=== Source text ===
(begin)

The context vector strongly encodes the inter-dependencies between notes. The context vector is then fed into a multi-head attention module where long-term dependencies are resolved. The proposed hierarchical deep learning architecture is depicted in Fig. 2.

Fig. 2
figure 2

Proposed hierarchical architecture

3.3 Long-short term memory layer

Recurrent Networks are DL-based tools which excel at representing sequential features. The method is being used in many fields with sequential and temporal features such as signal processing, NLP and MIR. The main feature of the method is that a memory structure helps earlier neurons to affect the prediction of current value for the cell. The loss are optimized using gradient-based solutions and this leads to the popular "vanishing gradients problem" as the sequence length increases.

LSTM and Gated Recurrent Unit (GRU) address the vanishing gradients problem and improve the architecture by using neural level modifications. LSTM uses a 3-gate approach (forget, input, output) to optimize the balance between past and new information gained from the input sequence.

The forget gate evaluates which data from prior time steps should remain. The (1) shows the forget gate activation is calculated by taking a weighted sum of the current input vector x(t) and the previous hidden state vector \(h(t-1)\), and then passing the sum through a sigmoid function. The forget gate f(t) yields output values between 0 and 1. Output of 0 means the discarding of the previous information and 1 means the preserving of previous information, which can affect the calculation of the future values. The forget gate can control how much of the previous memory cell state is forgotten, and the input gate can control how much of the current input vector is stored in the memory cell. This allows the LSTM to learn long-term relationships between different parts of the sequence.

$$\begin{aligned} f(t) = \sigma (W(f_x) * x(t) + W(f_h) * h(t-1) + b(f)) \end{aligned}$$
(1)

(end)

=== Provided data ===
(begin)

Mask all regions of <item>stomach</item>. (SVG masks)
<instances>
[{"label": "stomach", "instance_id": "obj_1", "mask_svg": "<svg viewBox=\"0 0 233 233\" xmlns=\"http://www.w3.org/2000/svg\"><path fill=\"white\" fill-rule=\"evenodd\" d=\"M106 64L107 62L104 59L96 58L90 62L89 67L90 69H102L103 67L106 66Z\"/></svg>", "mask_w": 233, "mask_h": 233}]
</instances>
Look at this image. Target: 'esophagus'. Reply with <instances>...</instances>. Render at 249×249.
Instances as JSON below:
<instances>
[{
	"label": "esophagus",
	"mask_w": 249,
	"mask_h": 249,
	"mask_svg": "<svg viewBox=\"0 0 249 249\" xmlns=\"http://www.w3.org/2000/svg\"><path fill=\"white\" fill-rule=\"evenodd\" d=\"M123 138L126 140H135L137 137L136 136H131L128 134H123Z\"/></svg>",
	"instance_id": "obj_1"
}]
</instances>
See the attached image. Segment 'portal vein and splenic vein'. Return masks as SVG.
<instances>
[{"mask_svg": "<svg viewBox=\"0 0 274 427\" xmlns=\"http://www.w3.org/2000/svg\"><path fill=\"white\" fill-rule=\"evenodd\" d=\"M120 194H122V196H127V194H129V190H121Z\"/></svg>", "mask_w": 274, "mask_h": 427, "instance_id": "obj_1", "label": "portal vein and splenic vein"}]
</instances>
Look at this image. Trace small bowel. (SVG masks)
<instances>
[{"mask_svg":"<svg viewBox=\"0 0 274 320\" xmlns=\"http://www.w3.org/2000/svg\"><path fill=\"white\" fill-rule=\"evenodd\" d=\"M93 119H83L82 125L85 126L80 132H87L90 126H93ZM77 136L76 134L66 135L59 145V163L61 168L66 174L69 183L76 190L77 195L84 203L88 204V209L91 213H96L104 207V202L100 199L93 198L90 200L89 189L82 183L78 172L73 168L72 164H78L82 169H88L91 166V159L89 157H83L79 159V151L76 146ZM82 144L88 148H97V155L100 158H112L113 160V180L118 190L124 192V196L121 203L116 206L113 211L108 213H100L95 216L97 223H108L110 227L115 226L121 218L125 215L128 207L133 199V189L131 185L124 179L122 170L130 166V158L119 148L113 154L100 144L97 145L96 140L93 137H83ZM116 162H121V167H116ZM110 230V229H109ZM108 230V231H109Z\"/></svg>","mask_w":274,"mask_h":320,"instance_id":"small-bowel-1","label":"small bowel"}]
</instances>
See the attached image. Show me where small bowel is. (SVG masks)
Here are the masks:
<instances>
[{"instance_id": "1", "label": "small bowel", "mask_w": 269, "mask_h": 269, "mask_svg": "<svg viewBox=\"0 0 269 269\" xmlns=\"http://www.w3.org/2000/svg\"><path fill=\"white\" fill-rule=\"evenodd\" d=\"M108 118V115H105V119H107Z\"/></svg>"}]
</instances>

(end)

=== Request 1 ===
Based on the LSTM text, explain what allows an LSTM to learn long-term relationships between different parts of a sequence.
=== Request 2 ===
Reproduce a passage from the LSTM text, beginning at the words that contain "The forget gate evaluates" and stopping after "of the sequence.".

=== Task result 1 ===
The forget gate controls how much of the previous memory state is forgotten, and the input gate controls how much of the current input vector is stored in memory. Together, these two controls allow the LSTM to learn long-term relationships between different parts of the sequence.

=== Task result 2 ===
The forget gate evaluates which data from prior time steps should remain. The (1) shows the forget gate activation is calculated by taking a weighted sum of the current input vector x(t) and the previous hidden state vector \(h(t-1)\), and then passing the sum through a sigmoid function. The forget gate f(t) yields output values between 0 and 1. Output of 0 means the discarding of the previous information and 1 means the preserving of previous information, which can affect the calculation of the future values. The forget gate can control how much of the previous memory cell state is forgotten, and the input gate can control how much of the current input vector is stored in the memory cell. This allows the LSTM to learn long-term relationships between different parts of the sequence.